Il consumo di suolo non è solo una cifra su una mappa: ha impatti profondi sull’ambiente, sulla qualità della vita e sui servizi ecosistemici. Tra le principali conseguenze:

  • Perdita di biodiversità: la trasformazione di aree naturali distrugge habitat fondamentali per molte specie.
  • Incremento delle isole di calore urbano: le superfici impermeabili (cemento, asfalto) assorbono calore, aumentando la temperatura nelle città.
  • Rischio idrogeologico: impermeabilizzare il terreno significa ridurre la capacità di assorbimento dell’acqua, aggravando il rischio di alluvioni e frane.
  • Costi ambientali ed economici: la perdita di suolo comporta una stima di costi che oscillano tra 8,6 e 10,5 miliardi di euro all’anno per l’Italia, secondo le analisi riportate nel dossier.

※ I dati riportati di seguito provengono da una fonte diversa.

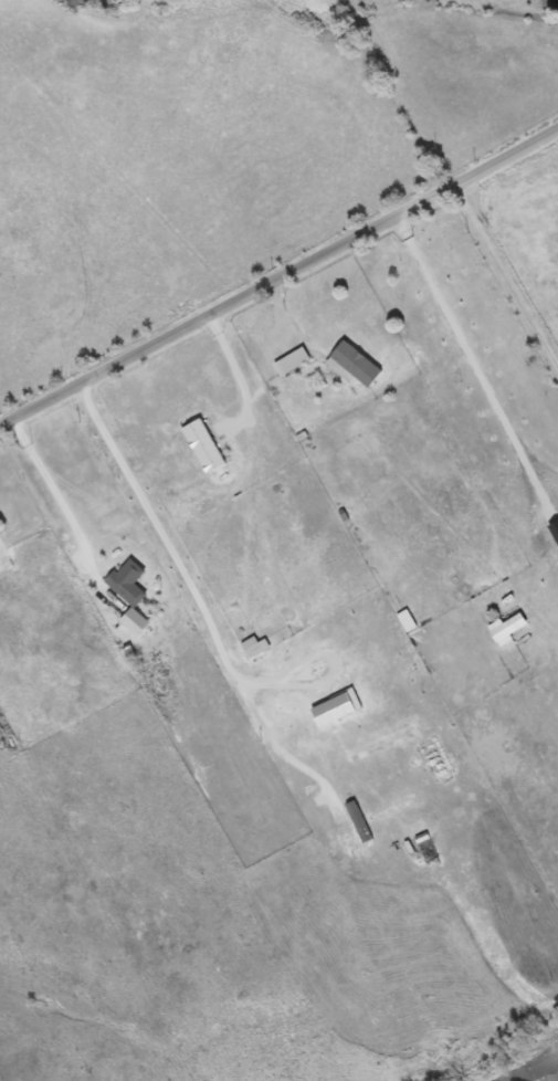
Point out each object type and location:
road: (509, 269)
road: (279, 283)
building: (296, 360)
road: (472, 360)
building: (357, 364)
road: (65, 517)
building: (130, 584)
road: (198, 600)

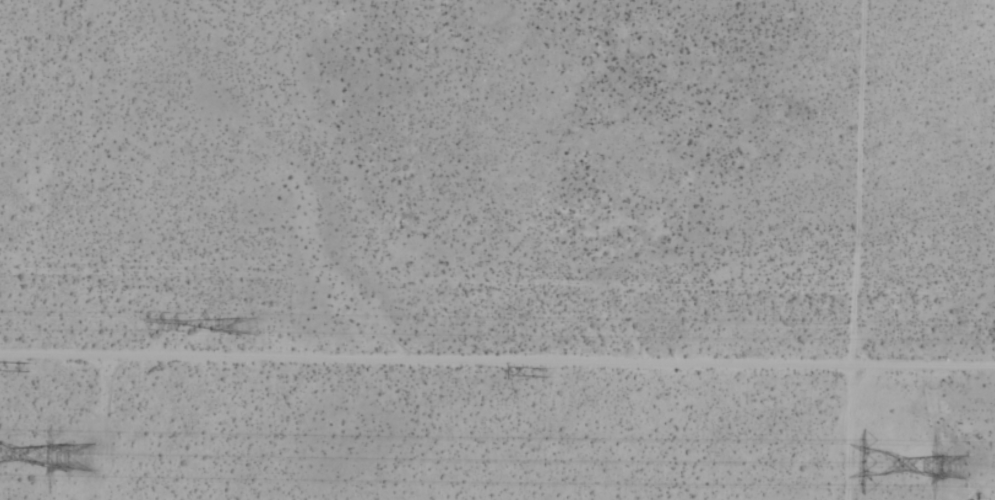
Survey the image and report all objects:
power tower: (249, 328)
road: (425, 359)
road: (922, 364)
power tower: (33, 367)
power tower: (550, 373)
power tower: (84, 458)
power tower: (975, 468)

Buone pratiche: rigenerazione e rinaturalizzazione

Non tutto è perduto. Il rapporto ISPRA-SNPA evidenzia esperienze virtuose di rinaturalizzazione, ossia di recupero di aree trasformate per restituirle almeno in parte alla natura. Si parla di rigenerazione urbana, recupero di suolo impermeabilizzato e progetti di riforestazione o “rimozione” del cemento. L’EcoAtlante di ISPRA, mappa interattiva e scaricabile, consente di visualizzare queste aree e monitorare il cambiamento territoriale comune per comune.

Perché il 2025 è “anno nero” – e quali sono le sfide per il futuro

  • La velocità del consumo di suolo ha raggiunto livelli insostenibili.
  • Il bilancio tra suolo artificializzato e suolo restituito è fortemente sbilanciato a favore del cemento.
  • I fenomeni che guidano questo consumo (logistica, fotovoltaico, infrastrutture) sono destinati a crescere, se non regolamentati con politiche efficaci.
  • Senza interventi seri, il deterioramento dei servizi ecosistemici (aria, acqua, biodiversità) rischia di compromettere il benessere e la resilienza climatica del Paese.

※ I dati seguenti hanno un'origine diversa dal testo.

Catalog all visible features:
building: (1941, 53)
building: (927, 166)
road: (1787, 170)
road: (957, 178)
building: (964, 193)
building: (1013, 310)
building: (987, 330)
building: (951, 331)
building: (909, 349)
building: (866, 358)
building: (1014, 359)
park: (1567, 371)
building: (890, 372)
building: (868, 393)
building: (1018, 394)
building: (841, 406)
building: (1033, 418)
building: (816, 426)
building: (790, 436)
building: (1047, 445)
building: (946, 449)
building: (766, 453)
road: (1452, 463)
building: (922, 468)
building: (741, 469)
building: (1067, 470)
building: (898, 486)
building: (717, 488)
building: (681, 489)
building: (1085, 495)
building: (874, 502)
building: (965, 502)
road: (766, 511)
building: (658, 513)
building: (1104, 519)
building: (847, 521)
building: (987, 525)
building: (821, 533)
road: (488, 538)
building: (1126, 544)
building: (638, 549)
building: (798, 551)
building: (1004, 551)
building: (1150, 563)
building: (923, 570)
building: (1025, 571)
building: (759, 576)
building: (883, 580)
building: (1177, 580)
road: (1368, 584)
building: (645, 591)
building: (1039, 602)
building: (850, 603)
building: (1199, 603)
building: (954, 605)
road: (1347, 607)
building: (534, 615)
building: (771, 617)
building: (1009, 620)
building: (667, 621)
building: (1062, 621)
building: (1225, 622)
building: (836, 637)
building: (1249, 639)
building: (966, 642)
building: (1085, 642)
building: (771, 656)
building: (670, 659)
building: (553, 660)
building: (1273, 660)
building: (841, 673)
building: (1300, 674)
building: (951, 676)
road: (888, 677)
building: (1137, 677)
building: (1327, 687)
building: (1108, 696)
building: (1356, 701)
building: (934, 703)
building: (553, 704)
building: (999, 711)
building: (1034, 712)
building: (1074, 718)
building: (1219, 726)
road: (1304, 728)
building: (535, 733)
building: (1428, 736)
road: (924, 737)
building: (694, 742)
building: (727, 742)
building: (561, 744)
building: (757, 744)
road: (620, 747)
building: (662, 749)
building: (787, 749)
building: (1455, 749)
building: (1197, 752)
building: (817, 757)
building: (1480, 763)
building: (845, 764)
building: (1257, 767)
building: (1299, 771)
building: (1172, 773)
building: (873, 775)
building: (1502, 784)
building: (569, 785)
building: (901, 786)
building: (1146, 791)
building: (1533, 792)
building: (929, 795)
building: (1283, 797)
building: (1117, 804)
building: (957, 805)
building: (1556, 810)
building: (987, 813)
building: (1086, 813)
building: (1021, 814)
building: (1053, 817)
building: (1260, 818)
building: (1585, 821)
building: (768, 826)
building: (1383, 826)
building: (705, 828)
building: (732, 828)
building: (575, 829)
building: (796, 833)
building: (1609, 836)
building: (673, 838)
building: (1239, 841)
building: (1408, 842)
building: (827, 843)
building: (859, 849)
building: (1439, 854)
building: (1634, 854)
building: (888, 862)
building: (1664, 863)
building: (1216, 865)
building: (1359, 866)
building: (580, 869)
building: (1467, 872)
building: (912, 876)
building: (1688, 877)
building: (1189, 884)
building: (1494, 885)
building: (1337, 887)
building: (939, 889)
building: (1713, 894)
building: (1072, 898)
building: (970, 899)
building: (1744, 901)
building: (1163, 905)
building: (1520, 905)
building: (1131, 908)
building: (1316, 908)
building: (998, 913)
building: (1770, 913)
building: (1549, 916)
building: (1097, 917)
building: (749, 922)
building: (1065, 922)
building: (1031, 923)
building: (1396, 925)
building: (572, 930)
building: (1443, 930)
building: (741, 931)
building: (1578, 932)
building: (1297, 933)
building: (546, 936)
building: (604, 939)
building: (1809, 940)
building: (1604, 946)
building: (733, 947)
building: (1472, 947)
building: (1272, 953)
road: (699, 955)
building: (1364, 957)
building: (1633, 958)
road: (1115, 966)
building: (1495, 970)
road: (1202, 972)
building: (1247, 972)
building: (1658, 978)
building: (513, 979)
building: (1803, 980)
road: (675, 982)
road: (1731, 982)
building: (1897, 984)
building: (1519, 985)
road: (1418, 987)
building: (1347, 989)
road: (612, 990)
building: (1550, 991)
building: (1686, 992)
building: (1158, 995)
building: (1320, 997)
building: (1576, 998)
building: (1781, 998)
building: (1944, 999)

Raccomandazioni per contrastare il consumo di suolo

Alla luce dei dati del Rapporto ISPRA 2025, dal punto di vista di una strategia di green compliance, è urgente:

  1. Promuovere una legge nazionale sul consumo di suolo che stabilisca limiti chiari e obiettivi di contenimento e rigenerazione.
  2. Incentivare la rinaturalizzazione delle aree già consumate, attraverso finanziamenti pubblici e progetti di rigenerazione urbana.
  3. Limitare il consumo per grandi infrastrutture logistiche, favorendo lo sviluppo su aree già artificializzate o dismesse.
  4. Regolamentare la diffusione del fotovoltaico a terra, privilegiando l’impiego su tetti o su aree industriali esistenti.
  5. Rafforzare il monitoraggio ambientale, tramite strumenti come l’EcoAtlante, e aumentare la partecipazione delle comunità locali nelle decisioni territoriali.

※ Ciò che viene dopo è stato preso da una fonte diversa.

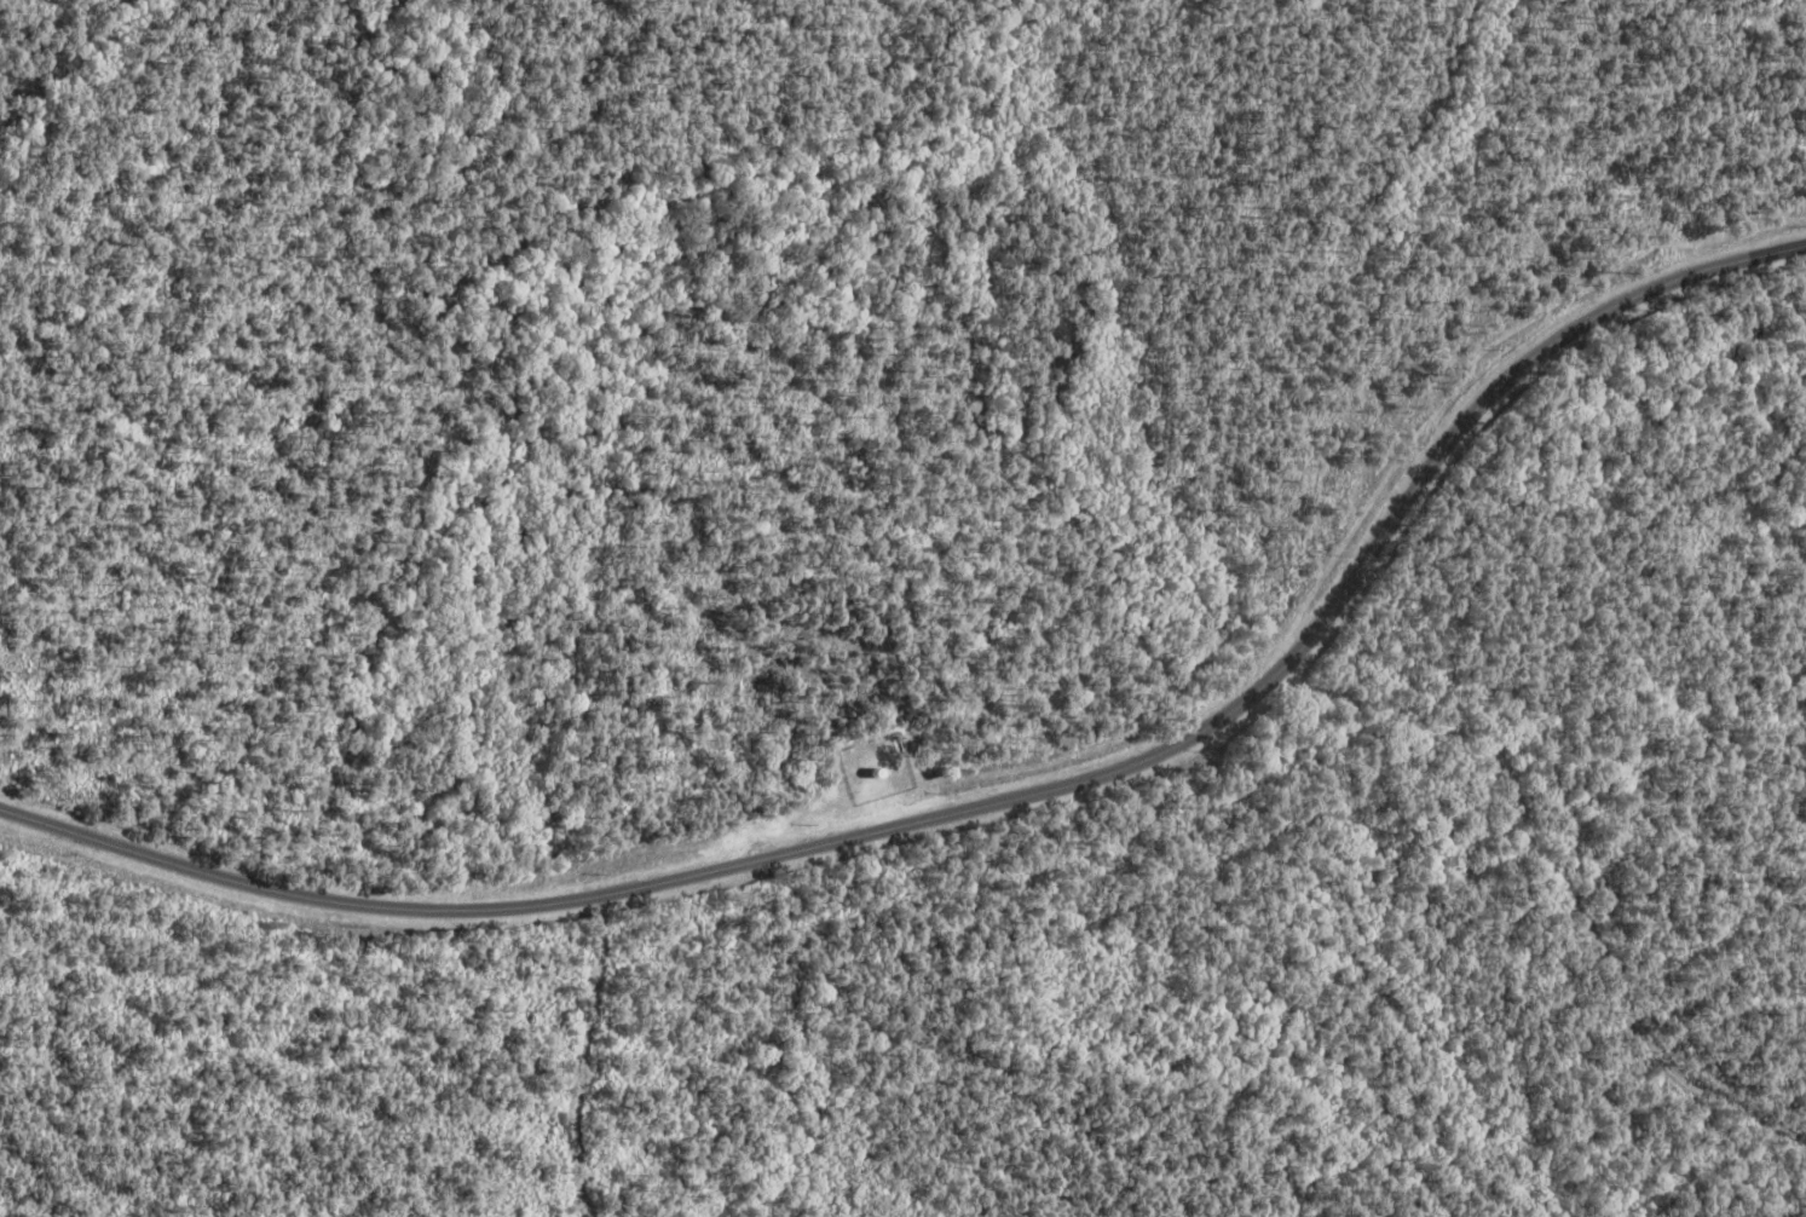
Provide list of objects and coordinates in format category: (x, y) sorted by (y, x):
road: (1359, 716)
road: (995, 804)
road: (593, 1055)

Il 2025 segna un nuovo punto critico per il consumo di suolo in Italia. Secondo il Rapporto ISPRA-SNPA, il Paese continua a sacrificare territorio naturale a un ritmo che appare insostenibile. Tuttavia, esistono anche segnali di speranza: progetti di rinaturalizzazione, dati trasparenti e strumenti monitoranti sono fondamentali per invertire la rotta. Il tema non è solo ambientale, ma politico e sociale: la difesa del suolo è la difesa della qualità della vita, del paesaggio e della sostenibilità delle generazioni future. È il momento di trasformare il monito di ISPRA in azioni concrete.